(584d) Combining Density Functional Theory Calculations with Machine Learning for Studying Complex Chemistries on Surfaces

Heyden, A., University of South Carolina
Global climate concerns, depletion of fossil resources, and increased demand for second-generation renewable fuels and chemicals have stimulated research in utilizing biomass derivatives. However, the complexity of the reaction network of heterogeneously catalyzed biomass derivatives, which often involve hundreds of intermediates and transition states, greatly hinders the computational study and design of new catalysts for utilizing biomass. To reduce the large cost of computing different adsorptions energies and transition state energies on various active site models, linear scaling relationships have been developed for adsorption and transition state energy prediction, such as transition state scaling (TSS) and BEP. In these linear models, only a few descriptor values are needed to calculate the energies of various intermediate species and transition states.

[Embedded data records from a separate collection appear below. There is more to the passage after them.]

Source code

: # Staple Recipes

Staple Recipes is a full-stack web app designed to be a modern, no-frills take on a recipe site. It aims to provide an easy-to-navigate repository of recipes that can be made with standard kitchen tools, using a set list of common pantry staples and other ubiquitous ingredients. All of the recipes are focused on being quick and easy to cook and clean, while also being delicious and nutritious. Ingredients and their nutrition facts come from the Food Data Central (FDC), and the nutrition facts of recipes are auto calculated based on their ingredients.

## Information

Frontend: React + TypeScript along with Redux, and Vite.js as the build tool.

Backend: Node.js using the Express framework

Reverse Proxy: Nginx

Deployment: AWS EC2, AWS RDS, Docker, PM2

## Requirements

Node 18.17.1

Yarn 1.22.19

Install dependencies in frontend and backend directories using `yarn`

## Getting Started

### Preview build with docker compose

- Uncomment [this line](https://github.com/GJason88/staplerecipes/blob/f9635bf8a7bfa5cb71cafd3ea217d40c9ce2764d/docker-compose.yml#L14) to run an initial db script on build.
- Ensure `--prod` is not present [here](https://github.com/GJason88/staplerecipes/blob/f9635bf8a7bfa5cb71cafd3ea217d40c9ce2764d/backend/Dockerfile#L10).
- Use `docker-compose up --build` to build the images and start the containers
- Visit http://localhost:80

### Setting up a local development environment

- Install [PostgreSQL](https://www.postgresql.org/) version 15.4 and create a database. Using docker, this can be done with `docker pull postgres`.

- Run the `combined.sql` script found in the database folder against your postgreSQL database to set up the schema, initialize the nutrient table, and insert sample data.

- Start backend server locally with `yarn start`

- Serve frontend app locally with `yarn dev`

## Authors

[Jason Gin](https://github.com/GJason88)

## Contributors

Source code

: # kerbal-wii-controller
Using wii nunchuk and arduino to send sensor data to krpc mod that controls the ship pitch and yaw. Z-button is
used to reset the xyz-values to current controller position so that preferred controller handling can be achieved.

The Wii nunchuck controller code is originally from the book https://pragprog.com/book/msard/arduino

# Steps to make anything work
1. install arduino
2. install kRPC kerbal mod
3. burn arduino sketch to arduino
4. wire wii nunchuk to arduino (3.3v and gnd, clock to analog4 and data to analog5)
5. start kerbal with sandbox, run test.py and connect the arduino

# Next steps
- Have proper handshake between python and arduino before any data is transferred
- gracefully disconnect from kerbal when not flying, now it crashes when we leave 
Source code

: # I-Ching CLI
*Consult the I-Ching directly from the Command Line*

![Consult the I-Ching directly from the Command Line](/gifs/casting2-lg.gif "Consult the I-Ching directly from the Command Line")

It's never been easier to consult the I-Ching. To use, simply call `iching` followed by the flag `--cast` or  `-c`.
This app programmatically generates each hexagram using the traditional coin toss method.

However, these linear relationships are usually designed for small molecules and the effectiveness and applicability to more complex biomass-based chemistries is unknown. Therefore, we systematically studied the performance of linear scaling versus advanced non-linear machine learning (ML) models such as support vector regression (SVR), kernel ridge regression (KRR) and Gaussian process (GP) modeling in the hydrodeoxygenation (HDO) of organic acids. We first trained our models using data from the HDO of propanoic acid (Pac) to obtain best models and descriptors that can be applied for larger reactants, i.e., the HDO of succinic acid (SUCC). We show that with the help of ML models and proper selection of descriptors, we are able to extrapolate between molecules with a different number of carbon and oxygen atoms.